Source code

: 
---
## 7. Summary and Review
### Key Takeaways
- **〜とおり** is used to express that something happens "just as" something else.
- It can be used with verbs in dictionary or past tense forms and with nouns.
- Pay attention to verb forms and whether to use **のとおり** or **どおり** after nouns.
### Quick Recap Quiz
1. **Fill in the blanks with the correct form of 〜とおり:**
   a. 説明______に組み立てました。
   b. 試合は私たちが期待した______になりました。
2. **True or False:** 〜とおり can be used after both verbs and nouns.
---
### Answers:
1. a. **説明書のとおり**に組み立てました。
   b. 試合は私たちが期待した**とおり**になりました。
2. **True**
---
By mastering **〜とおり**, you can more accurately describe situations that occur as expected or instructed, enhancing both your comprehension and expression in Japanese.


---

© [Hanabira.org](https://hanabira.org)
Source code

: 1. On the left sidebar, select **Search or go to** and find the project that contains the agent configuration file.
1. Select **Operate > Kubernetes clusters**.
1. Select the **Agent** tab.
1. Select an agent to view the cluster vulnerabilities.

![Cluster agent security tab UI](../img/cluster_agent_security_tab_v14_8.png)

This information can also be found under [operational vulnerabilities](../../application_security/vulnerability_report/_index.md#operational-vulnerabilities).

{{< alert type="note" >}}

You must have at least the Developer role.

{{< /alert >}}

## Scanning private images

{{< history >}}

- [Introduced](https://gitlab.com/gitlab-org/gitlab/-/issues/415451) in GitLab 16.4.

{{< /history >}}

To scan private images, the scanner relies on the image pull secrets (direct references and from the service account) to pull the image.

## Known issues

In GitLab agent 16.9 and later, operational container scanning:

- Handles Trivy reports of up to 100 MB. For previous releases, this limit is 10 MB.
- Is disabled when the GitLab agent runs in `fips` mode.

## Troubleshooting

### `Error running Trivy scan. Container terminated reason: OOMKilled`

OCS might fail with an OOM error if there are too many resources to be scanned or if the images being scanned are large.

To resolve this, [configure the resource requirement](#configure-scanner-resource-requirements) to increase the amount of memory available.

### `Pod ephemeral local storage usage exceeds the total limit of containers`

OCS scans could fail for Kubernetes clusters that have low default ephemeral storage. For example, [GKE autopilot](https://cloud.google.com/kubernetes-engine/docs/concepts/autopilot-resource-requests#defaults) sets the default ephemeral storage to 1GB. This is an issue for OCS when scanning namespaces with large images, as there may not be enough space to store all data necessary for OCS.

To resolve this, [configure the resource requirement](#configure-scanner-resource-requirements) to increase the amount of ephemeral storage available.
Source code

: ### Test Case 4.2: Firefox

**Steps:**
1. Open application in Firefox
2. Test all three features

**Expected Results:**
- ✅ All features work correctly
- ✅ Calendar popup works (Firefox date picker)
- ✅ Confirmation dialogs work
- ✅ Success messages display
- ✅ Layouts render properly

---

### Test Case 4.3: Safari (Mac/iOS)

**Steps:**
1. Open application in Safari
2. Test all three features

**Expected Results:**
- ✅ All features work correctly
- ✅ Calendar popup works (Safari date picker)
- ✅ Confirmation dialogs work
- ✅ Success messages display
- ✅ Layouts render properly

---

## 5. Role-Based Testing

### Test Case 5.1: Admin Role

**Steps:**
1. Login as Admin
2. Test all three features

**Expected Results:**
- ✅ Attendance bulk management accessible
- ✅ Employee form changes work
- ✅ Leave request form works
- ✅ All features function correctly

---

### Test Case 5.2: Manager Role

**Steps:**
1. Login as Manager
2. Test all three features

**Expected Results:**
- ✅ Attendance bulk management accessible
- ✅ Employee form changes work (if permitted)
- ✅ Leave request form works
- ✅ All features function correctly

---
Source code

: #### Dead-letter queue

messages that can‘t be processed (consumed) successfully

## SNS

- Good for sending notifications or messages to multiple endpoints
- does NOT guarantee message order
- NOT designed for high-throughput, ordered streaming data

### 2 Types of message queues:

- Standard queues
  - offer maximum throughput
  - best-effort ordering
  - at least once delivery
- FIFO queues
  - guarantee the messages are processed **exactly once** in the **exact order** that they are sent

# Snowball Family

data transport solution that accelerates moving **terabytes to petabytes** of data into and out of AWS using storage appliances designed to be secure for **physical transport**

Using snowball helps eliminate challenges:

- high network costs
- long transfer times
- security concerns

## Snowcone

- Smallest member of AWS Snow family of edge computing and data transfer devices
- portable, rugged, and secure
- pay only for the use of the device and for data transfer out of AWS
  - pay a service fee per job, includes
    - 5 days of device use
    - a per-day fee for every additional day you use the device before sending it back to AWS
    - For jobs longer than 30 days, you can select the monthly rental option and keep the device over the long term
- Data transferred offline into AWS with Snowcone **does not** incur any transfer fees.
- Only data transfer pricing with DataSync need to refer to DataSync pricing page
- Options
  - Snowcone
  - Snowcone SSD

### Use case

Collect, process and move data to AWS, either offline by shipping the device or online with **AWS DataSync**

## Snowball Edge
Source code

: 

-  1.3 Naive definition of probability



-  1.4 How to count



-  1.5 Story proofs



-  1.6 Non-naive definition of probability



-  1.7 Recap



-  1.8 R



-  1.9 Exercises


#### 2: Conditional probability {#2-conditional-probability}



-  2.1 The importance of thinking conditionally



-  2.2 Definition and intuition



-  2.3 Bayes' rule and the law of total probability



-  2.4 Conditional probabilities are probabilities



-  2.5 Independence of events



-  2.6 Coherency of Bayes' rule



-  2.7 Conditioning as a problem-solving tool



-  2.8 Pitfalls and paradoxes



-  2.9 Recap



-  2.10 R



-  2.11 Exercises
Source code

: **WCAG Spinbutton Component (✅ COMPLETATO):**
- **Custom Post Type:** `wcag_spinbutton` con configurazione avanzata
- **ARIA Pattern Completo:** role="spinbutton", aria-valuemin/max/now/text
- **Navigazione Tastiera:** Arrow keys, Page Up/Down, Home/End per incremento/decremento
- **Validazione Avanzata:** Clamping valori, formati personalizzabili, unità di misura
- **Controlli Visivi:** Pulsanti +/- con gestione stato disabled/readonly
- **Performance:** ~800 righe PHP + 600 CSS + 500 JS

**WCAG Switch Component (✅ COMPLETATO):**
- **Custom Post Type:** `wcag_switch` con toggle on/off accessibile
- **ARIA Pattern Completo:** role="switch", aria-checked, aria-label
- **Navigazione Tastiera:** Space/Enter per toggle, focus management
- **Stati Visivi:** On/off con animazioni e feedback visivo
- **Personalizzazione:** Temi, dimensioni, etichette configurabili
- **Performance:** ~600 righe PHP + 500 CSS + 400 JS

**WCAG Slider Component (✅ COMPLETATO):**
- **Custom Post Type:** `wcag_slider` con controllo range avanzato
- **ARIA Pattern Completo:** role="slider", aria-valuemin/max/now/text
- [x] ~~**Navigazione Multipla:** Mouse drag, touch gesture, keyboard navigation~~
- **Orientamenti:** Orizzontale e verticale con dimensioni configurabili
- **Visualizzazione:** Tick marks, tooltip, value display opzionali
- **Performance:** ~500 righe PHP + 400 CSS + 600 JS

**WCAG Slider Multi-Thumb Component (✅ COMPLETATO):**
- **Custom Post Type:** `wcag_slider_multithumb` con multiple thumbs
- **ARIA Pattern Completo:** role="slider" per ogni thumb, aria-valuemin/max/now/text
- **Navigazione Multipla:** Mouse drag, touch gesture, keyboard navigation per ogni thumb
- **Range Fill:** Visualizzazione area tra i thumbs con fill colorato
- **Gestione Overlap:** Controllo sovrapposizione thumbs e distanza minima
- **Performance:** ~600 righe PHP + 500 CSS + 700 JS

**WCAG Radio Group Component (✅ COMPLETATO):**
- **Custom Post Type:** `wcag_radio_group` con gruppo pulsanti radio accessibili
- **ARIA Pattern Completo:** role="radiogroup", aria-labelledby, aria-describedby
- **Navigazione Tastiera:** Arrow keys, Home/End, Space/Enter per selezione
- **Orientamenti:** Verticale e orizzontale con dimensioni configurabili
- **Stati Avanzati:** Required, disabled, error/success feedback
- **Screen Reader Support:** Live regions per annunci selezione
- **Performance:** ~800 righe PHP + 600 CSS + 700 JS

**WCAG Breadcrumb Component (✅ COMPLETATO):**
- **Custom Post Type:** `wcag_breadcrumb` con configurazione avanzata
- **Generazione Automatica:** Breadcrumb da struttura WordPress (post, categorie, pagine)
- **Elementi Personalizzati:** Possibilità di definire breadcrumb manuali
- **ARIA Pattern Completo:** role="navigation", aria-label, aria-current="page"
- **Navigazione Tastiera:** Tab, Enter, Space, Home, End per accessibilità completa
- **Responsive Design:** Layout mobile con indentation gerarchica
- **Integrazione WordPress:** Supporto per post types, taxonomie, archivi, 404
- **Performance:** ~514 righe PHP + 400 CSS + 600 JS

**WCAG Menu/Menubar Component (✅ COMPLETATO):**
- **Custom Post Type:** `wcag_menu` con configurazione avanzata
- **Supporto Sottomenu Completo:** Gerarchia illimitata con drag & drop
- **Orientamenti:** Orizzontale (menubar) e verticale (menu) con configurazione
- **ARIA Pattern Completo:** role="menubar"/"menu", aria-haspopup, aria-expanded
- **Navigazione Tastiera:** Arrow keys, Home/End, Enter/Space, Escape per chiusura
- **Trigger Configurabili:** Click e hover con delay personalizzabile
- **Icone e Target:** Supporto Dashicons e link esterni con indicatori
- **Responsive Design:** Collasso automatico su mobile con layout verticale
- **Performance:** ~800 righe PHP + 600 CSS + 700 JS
-.-.-
## EXERCISE OBJECTIVE
What you give back should be only the lines of the records above, starting at the line with "### Test Case 4.3: Safari (Mac/iOS)" and ending at the line with "1. Login as Manager", restated word for word.

## WRITTEN SOLUTION
### Test Case 4.3: Safari (Mac/iOS)

**Steps:**
1. Open application in Safari
2. Test all three features

**Expected Results:**
- ✅ All features work correctly
- ✅ Calendar popup works (Safari date picker)
- ✅ Confirmation dialogs work
- ✅ Success messages display
- ✅ Layouts render properly

---

## 5. Role-Based Testing

### Test Case 5.1: Admin Role

**Steps:**
1. Login as Admin
2. Test all three features

**Expected Results:**
- ✅ Attendance bulk management accessible
- ✅ Employee form changes work
- ✅ Leave request form works
- ✅ All features function correctly

---

### Test Case 5.2: Manager Role

**Steps:**
1. Login as Manager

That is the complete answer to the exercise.